WHAT IS EXPECTED: Go through the listing beneath and show each line containing the string "Weight".

::: DATA SUPPLIED :::

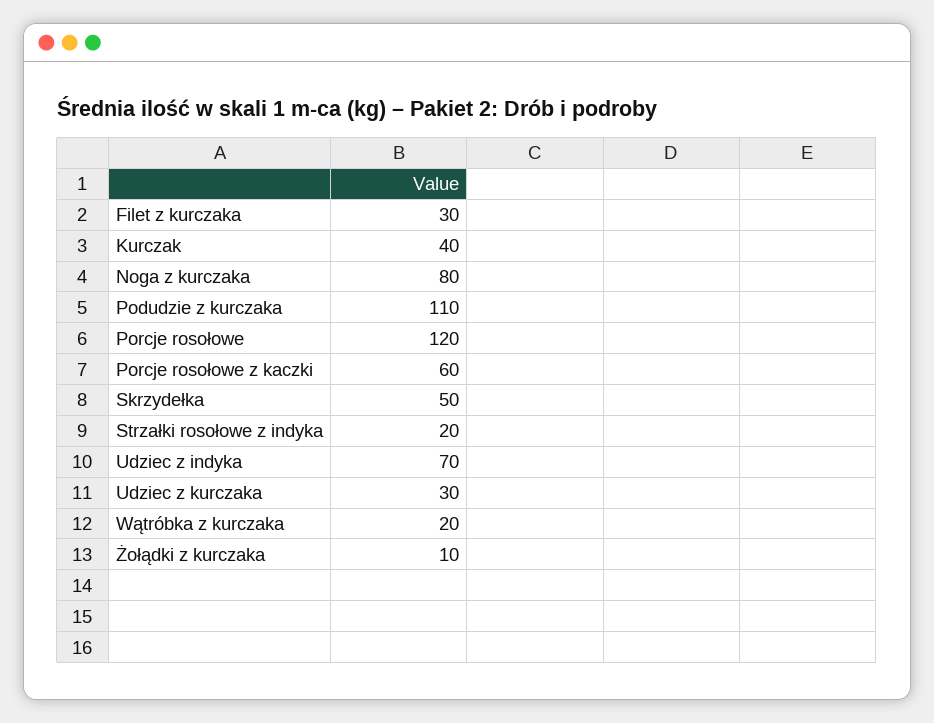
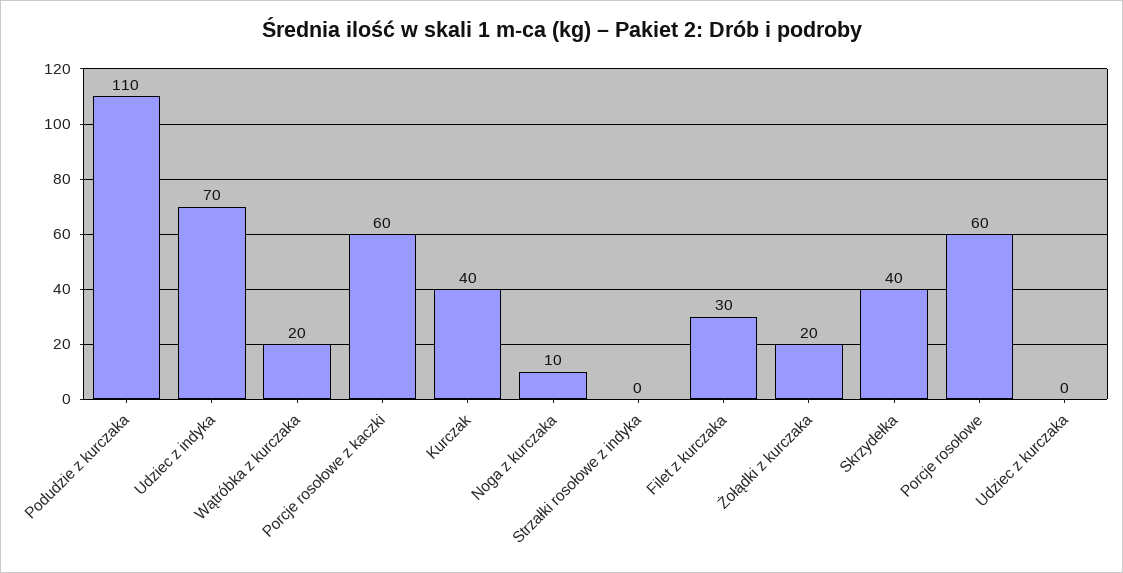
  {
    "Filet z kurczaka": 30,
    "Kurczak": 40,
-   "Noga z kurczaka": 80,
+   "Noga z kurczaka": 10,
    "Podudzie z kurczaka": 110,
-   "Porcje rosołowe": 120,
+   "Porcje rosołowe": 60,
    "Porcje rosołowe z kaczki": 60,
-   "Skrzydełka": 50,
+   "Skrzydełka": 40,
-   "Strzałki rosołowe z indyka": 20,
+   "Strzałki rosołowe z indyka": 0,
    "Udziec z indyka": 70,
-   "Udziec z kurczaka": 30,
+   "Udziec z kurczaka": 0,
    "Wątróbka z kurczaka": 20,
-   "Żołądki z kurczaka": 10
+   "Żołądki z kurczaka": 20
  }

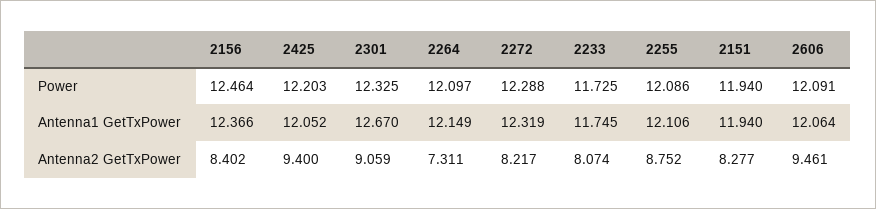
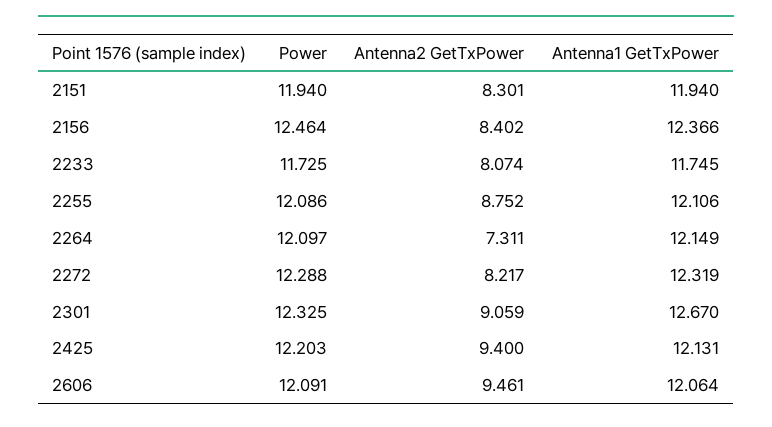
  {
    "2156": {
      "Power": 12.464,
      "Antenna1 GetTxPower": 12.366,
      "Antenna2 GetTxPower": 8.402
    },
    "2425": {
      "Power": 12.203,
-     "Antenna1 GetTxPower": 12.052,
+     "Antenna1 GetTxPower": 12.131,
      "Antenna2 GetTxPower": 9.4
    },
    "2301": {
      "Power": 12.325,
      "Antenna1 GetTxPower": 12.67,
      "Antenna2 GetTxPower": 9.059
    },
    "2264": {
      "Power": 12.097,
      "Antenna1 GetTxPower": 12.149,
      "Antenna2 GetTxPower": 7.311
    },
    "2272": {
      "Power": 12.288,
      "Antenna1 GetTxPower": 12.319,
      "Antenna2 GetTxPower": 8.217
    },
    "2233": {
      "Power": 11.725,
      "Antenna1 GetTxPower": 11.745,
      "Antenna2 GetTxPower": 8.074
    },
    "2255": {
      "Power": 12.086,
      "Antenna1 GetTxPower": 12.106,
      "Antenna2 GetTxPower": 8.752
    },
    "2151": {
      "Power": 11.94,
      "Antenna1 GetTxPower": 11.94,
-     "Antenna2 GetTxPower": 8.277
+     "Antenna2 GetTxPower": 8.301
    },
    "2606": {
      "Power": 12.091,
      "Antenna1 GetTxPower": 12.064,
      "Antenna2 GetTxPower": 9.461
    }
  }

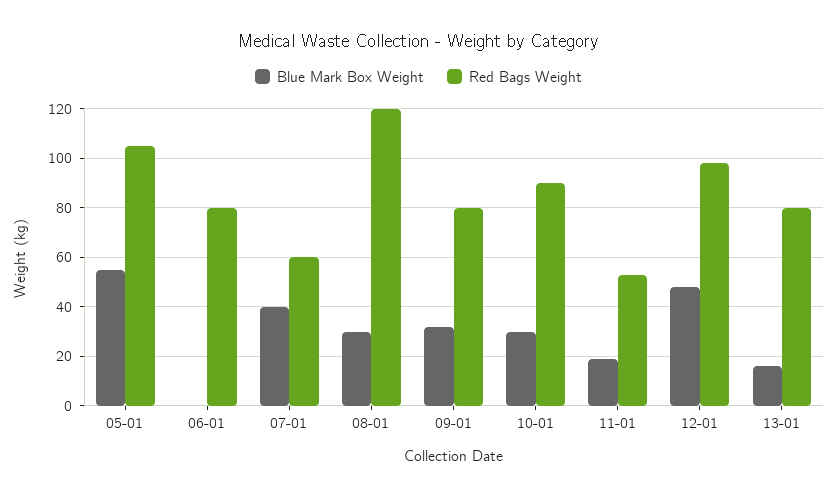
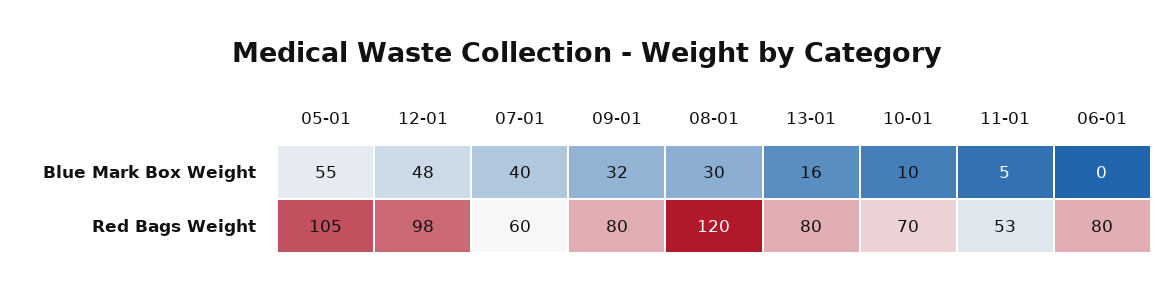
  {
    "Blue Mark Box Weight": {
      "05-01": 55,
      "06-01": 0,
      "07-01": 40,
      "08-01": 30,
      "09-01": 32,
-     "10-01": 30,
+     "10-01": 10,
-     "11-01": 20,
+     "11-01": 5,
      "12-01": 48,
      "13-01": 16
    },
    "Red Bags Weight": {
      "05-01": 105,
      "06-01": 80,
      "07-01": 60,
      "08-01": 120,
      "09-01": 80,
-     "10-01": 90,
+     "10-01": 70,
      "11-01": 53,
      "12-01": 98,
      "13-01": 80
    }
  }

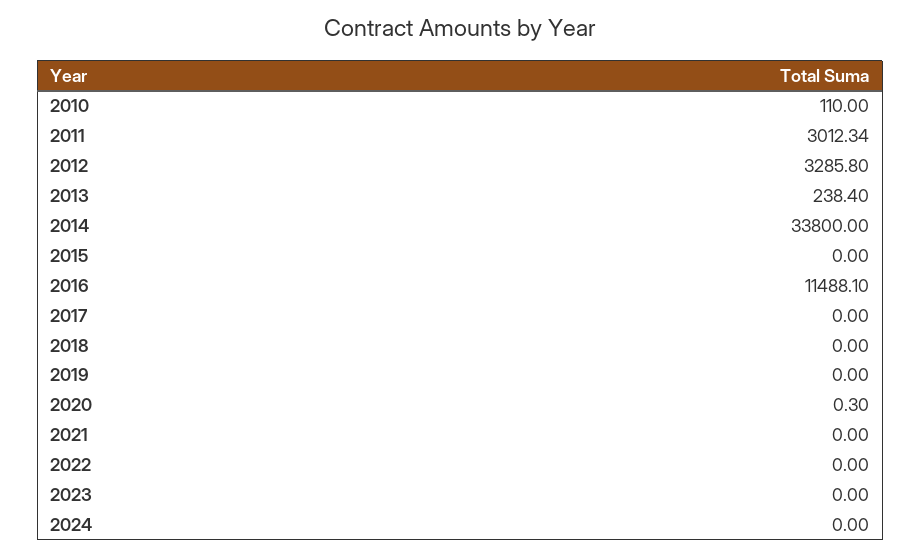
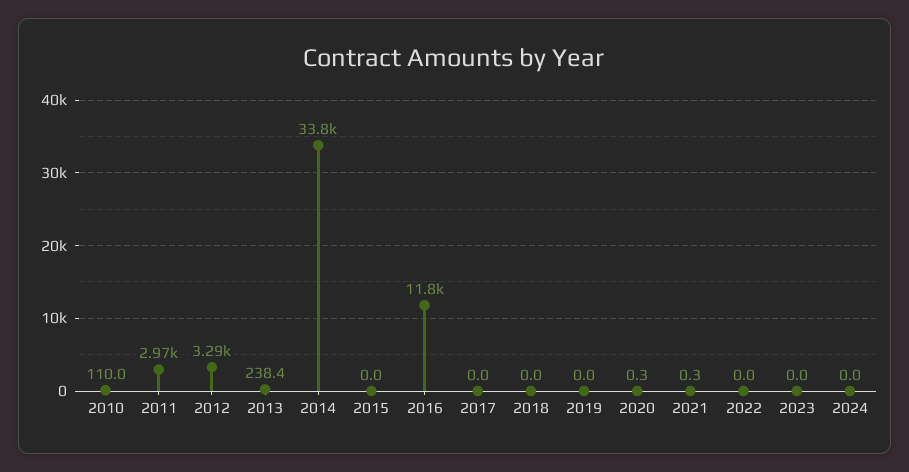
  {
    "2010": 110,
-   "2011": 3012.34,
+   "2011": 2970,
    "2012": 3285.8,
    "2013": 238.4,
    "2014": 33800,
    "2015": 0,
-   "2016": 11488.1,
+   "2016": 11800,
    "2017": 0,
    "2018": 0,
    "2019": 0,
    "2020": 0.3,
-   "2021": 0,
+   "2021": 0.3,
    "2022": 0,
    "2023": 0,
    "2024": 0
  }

:::

SOLUTION FOR THIS EXERCISE:
    "Blue Mark Box Weight": {
    "Red Bags Weight": {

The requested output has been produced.